Nacera Belaza, Le Trait solos and Le Temps Scellé (SEPT 19-20), Le Cri (SEPT 22)
Algeria/France, US PREMIERE

A trio of dances that connect Algerian traditional dance, holy rituals, and Belaza’s own distinctive language of movements and gestures. Like echoes of an intimate experience, these performances are characterized by intensity, inwardness, and precise detail.

Daniel Barrow, The Thief of Mirrors/Looking for Love in the Hall of Mirrors (SEPT 20-21) Canada
Using his unique “manual” animations of layering and manipulating drawings on overhead projectors, Barrow returns to TBA with the story of a jewel thief whose eyes hold captivating powers.

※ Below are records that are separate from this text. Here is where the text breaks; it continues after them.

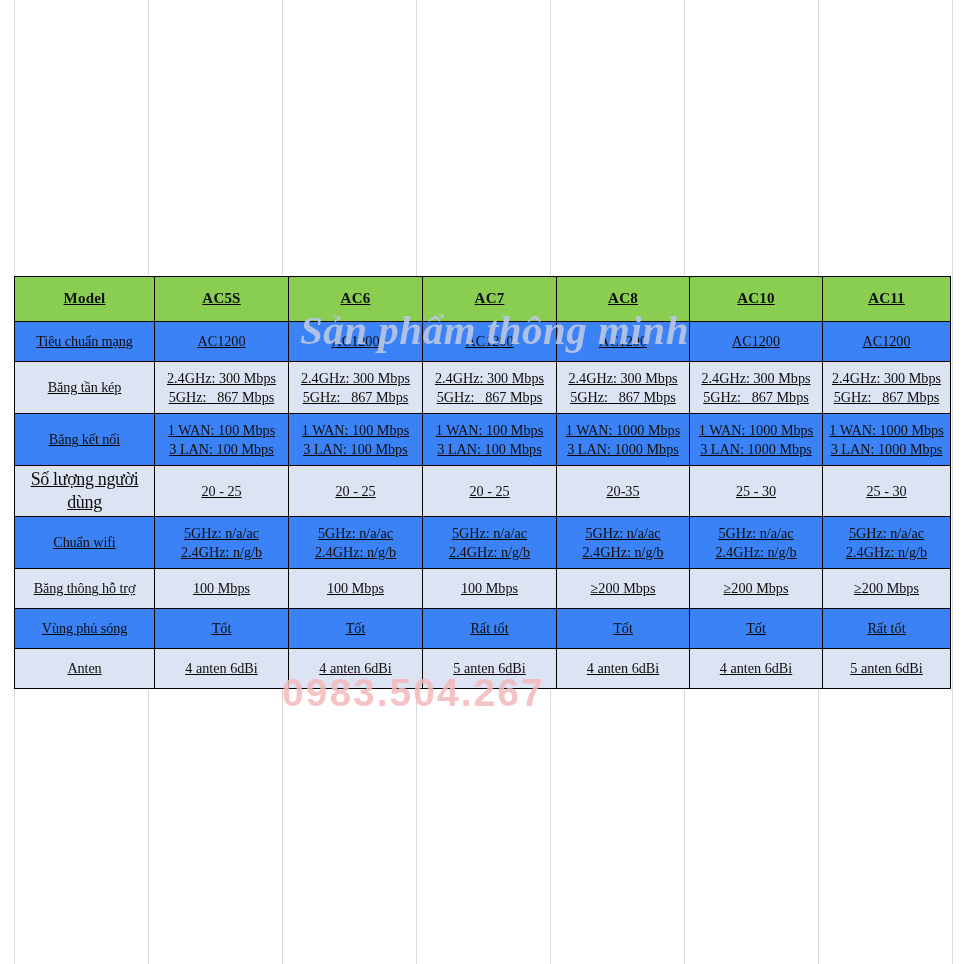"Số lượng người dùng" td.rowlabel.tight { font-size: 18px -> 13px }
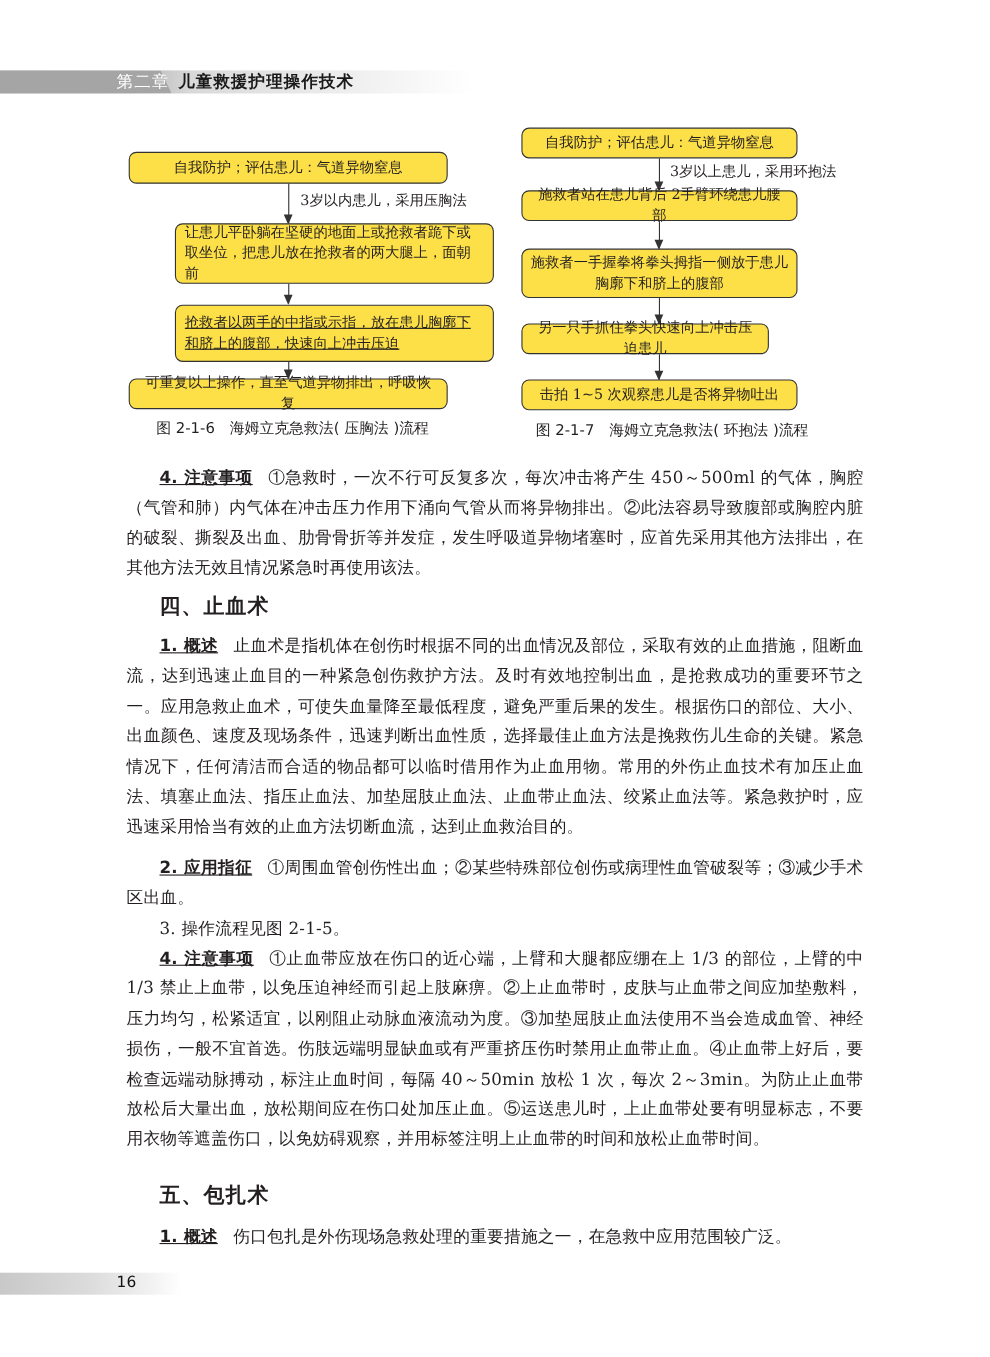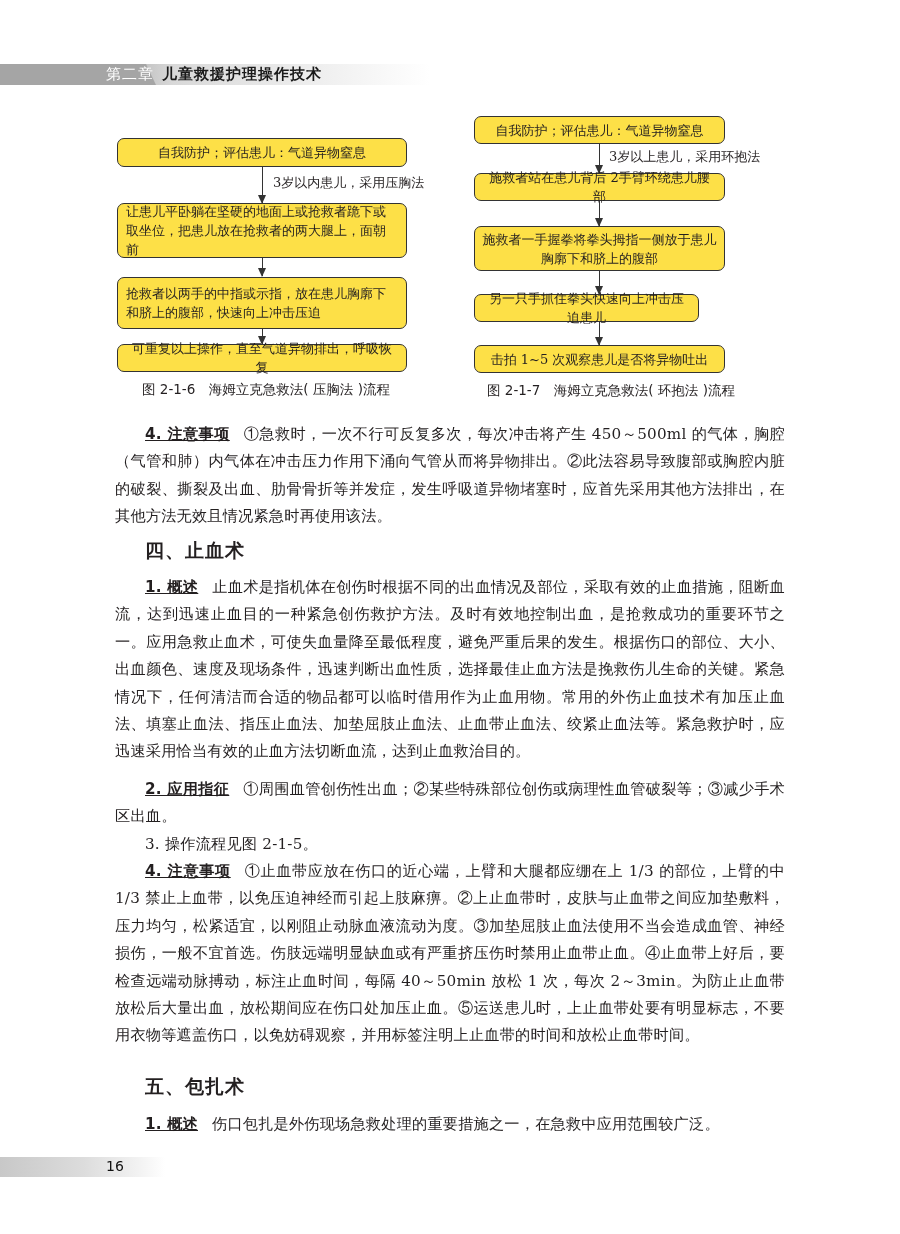"让患儿平卧躺在坚硬的地面上或抢救者跪下或取坐位，把患儿放在抢救者的两大腿上，面朝" .fbox.left-align { margin-left: none -> 42px }
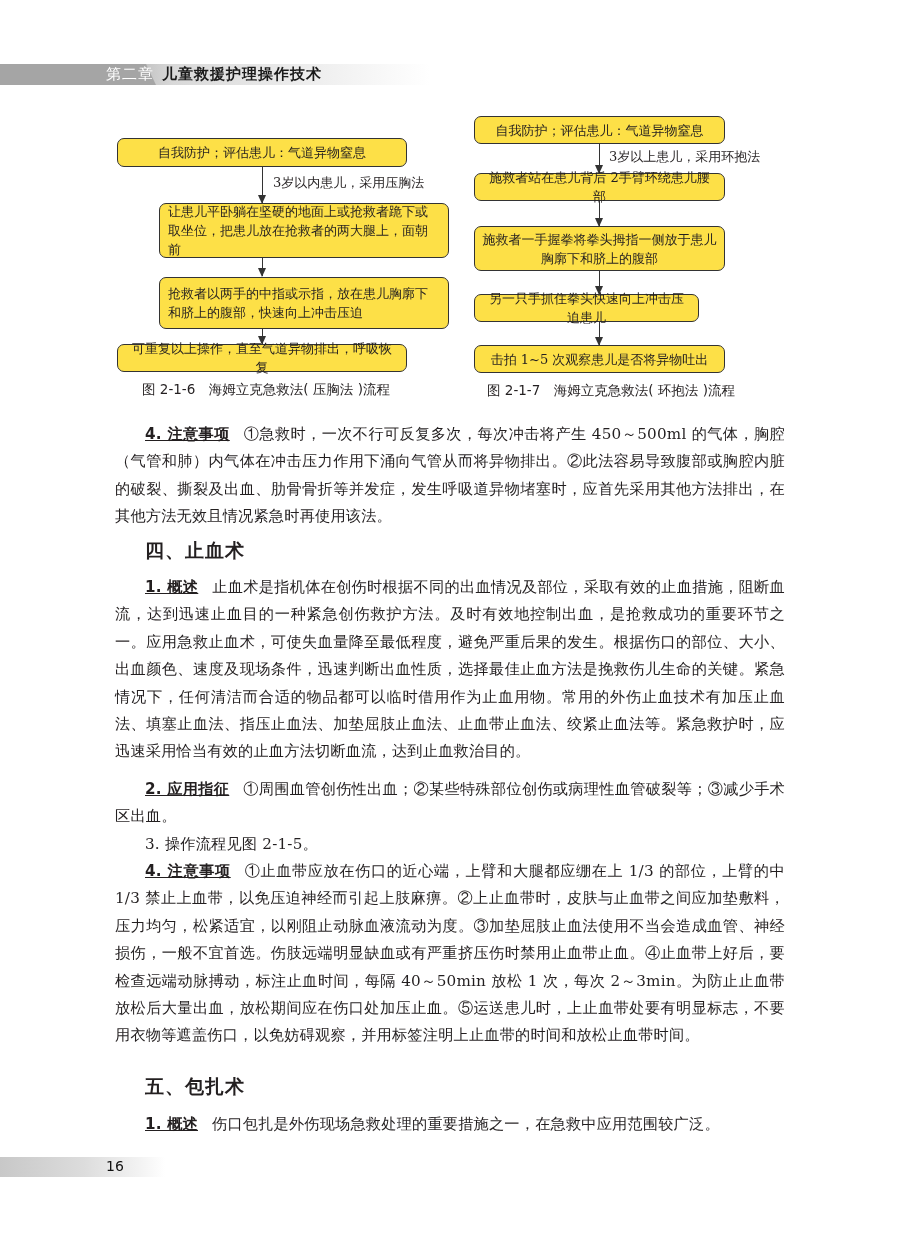"抢救者以两手的中指或示指，放在患儿胸廓下和脐上的腹部，快速向上冲击压迫" div.fbox { text-decoration: none -> underline }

Like a live graphic novel, it’s a kitschy and dark homage to the “kissing bandit.”

Karen Sherman, One with Others (SEPT 20-22)
Minneapolis, MN, WEST COAST PREMIERE

Employing choreography, text, and handyman trades, Minneapolis choreographer Karen Sherman crafts an ensemble performance that considers choice and communication. Aided by handmade objects, the performers extend and make sense of their interactions and identities.

Ivana Müller, WE ARE STILL WATCHING (SEPT 21-22)
Croatia/France

A show performed by its audience, taking the form of a theatrical “read through.” Attendees will pick up their scripts and navigate a text collectively, creating and performing community, and shifting the idea of spectacle.